### [Текст для разбора]
========================================================================

Однажды, говорит, ей удалось даже протащить несколько кур. Все это она приносит домой, а вечером начальство приходит к ней ужинать и развлекаться. Сначала Маруся жила в общежитии, но ее бригадирша, учтя все выгоды совместного житья, пригласила Марусю жить в свою квартиру. Теперь эта бригадирша пользуется богатой Марусиной жатвой, прикармливает даже своих родственников и знакомых. Как видно, это очень оборотистая особа. Она полностью завладела глупой и добродушной Марусей и в виде особой милости порой обменивает продукты на различные вещи. Так улучшился гардероб Маруси, которая в восторге от этих обменов и мало интересуется тем, куда идет ее богатая добыча. Все это в очень наивной форме Маруся рассказывает мне, добавляя, что теперь она постарается, чтобы мои дети не голодали.

========================================================================

### [Список заданий]
1: Ответьте по отрывку о Марусе на три вопроса:
(а) Где Маруся жила сначала?
(б) Кто пригласил Марусю жить в свою квартиру?
(в) Что улучшилось у Маруси благодаря обменам?
2: Перечислите всех людей и все группы людей, упомянутые в отрывке о Марусе, кроме самой Маруси и того, от чьего лица ведётся рассказ.
3: Напишите продолжение отрывка о Марусе и её бригадирше, начав сразу после его последнего предложения.

### [Исходные данные]
========================================================================

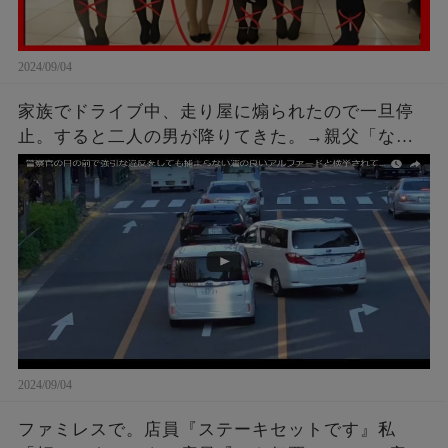
2024/09/04
家族でドライブ中、走り屋に煽られたので一旦停
止。すると二人の男が降りてきた。→親父「なん
や、なんかあったんかい？」こちらも車を降りて
話しかけに行った結果ｗｗｗ
2024/09/04
ファミレスで。店員『ステーキセットです』私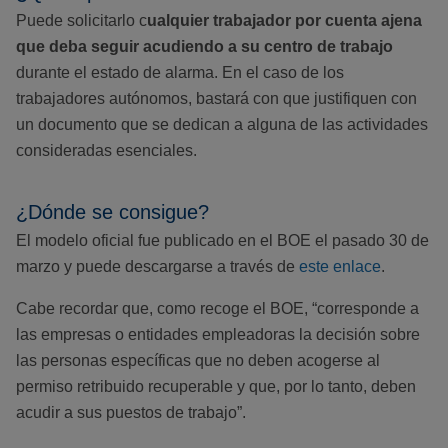
Puede solicitarlo c
ualquier trabajador por cuenta ajena
que deba seguir acudiendo a su centro de trabajo
durante el estado de alarma. En el caso de los
trabajadores autónomos, bastará con que justifiquen con
un documento que se dedican a alguna de las actividades
consideradas esenciales.
¿Dónde se consigue?
El modelo oficial fue publicado en el BOE el pasado 30 de
marzo y puede descargarse a través de
este enlace
.
Cabe recordar que, como recoge el BOE, “corresponde a
las empresas o entidades empleadoras la decisión sobre
las personas específicas que no deben acogerse al
permiso retribuido recuperable y que, por lo tanto, deben
acudir a sus puestos de trabajo”.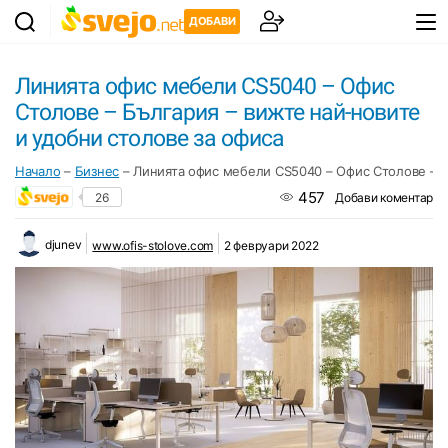
ДОБАВИ
Линията офис мебели CS5040 – Офис
Столове – България – вижте най-новите
и удобни столове за офиса
Начало
–
Бизнес
–
Линията офис мебели CS5040 – Офис Столове – Б
457
26
Добави коментар
djunev
www.ofis-stolove.com
2 февруари 2022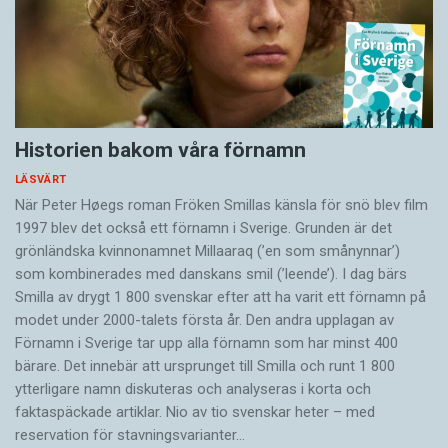
Historien bakom våra förnamn
LÄSVÄRT
När Peter Høegs roman Fröken Smillas känsla för snö blev film
1997 blev det också ett förnamn i Sverige. Grunden är det
grönländska kvinnonamnet Millaaraq (’en som smånynnar’)
som kombinerades med danskans smil (’leende’). I dag bärs
Smilla av drygt 1 800 svenskar efter att ha varit ett förnamn på
modet under 2000-talets första år. Den andra upplagan av
Förnamn i Sverige tar upp alla förnamn som har minst 400
bärare. Det innebär att ursprunget till Smilla och runt 1 800
ytterligare namn diskuteras och analyseras i korta och
faktaspäckade artiklar. Nio av tio svenskar heter – med
reservation för stavningsvarianter…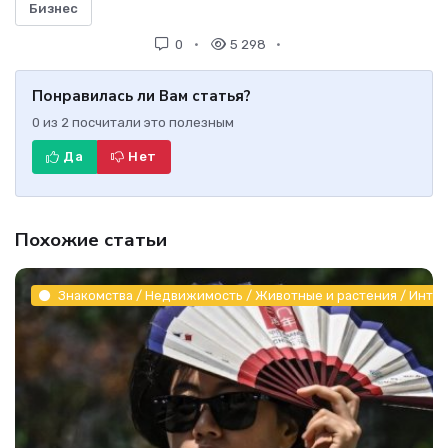
Бизнес
0
5 298
Понравилась ли Вам статья?
0
из
2
посчитали это полезным
Да
Нет
Похожие статьи
Знакомства / Недвижимость / Животные и растения / Инте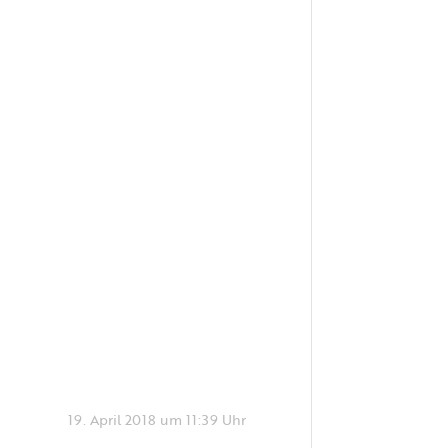
19. April 2018 um 11:39 Uhr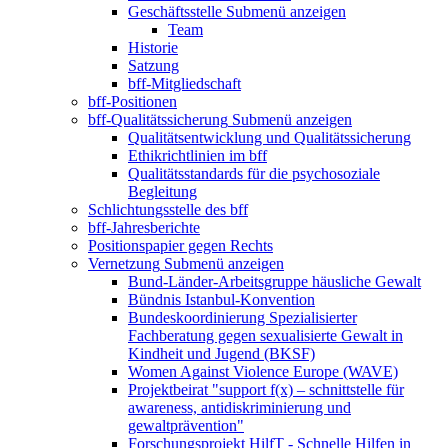
Geschäftsstelle
Submenü anzeigen
Team
Historie
Satzung
bff-Mitgliedschaft
bff-Positionen
bff-Qualitätssicherung
Submenü anzeigen
Qualitätsentwicklung und Qualitätssicherung
Ethikrichtlinien im bff
Qualitätsstandards für die psychosoziale
Begleitung
Schlichtungsstelle des bff
bff-Jahresberichte
Positionspapier gegen Rechts
Vernetzung
Submenü anzeigen
Bund-Länder-Arbeitsgruppe häusliche Gewalt
Bündnis Istanbul-Konvention
Bundeskoordinierung Spezialisierter
Fachberatung gegen sexualisierte Gewalt in
Kindheit und Jugend (BKSF)
Women Against Violence Europe (WAVE)
Projektbeirat "support f(x) – schnittstelle für
awareness, antidiskriminierung und
gewaltprävention"
Forschungsprojekt HilfT - Schnelle Hilfen in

========================================================================

### [Ответы]
1:
(а) В общежитии.
(б) Её бригадирша.
(в) Её гардероб.

2: Начальство; бригадирша; родственники бригадирши; знакомые бригадирши; дети того, от чьего лица ведётся рассказ («мои дети»).

3:
Сейчас, когда я пишу это, то думаю о том, что творится в нашем несчастном, обреченном городе: умирают тысячи людей ежедневно, а какие-то отдельные люди в этих условиях имеют богатейшую выгоду. Правда, во время посещения Маруси мне эти мысли не приходили в голову. Больше того, я умоляла ее не забывать нас, предлагала ей любые вещи, какие только могут ее заинтересовать». Заискивание и подобострастие к таким особам, к сожалению, стали нередким явлением в среде интеллигенции и простых обывателей Ленинграда.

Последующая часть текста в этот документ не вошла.